The success of an anti-polio drive that had been threatened by a vaccinator boycott was hailed by health officials, and they claim that the programme would be extended.
The three-day campaign, which started on Saturday, was aimed at administering polio drops to at least 40,000 children in the Jamrud and Landi Kotal towns of the Khyber tribal district.
Health workers in Jamrud, who Friday refused to join the campaign over threats from militants, later took part after the local administration beefed up security.
Pakistan is one of three countries in the world where polio remains endemic, along with Afghanistan and Nigeria.
But efforts to stamp out the crippling disease have been seriously hampered by militant attacks on health workers inoculating children.
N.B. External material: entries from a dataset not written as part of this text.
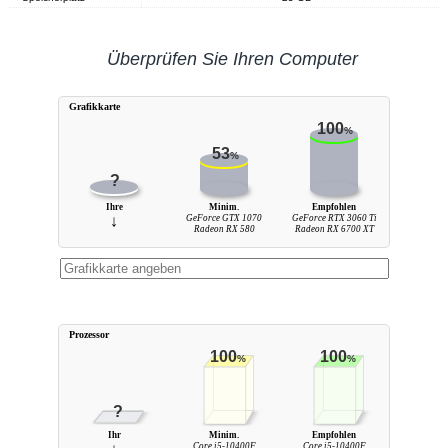
Überprüfen Sie Ihren Computer
Grafikkarte
100
%
53
%
?
Ihre
Minim.
Empfohlen
↓
GeForce GTX 1070
GeForce RTX 3060 Ti
Radeon RX 580
Radeon RX 6700 XT
Prozessor
100
100
%
%
?
Ihr
Minim.
Empfohlen
Core i5-10400F
Core i5-10400F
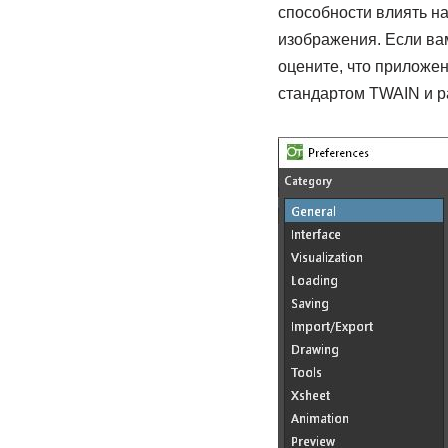
способности влиять н
изображения. Если ва
оцените, что приложе
стандартом TWAIN и ра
Attacks shot up after the Pakistani Taliban banned polio vaccinations in the tribal region of Waziristan in 2012, alleging inoculation was a cover for espionage.
A senior health official from Khyber told AFP on condition of anonymity: "We may extend the campaign for up to six days because it has been very successful."
But the official said the campaign, which has so far covered at least 60 percent of the area in the two towns, could not be carried out in Bara, the third main town of Khyber, due to security threats.
More than 300 teams had been formed to work on the campaign, said the official, adding that in addition to local health workers, tribal police and volunteers were also taking part.
The campaign was also run on the outskirts of Tirah valley, which saw a concerted military push last year with armed forces targeting Lashkar-e-Islam militia fighters.
According to the World Health Organization, Pakistan recorded 85 cases of polio last year compared with 58 in 2012.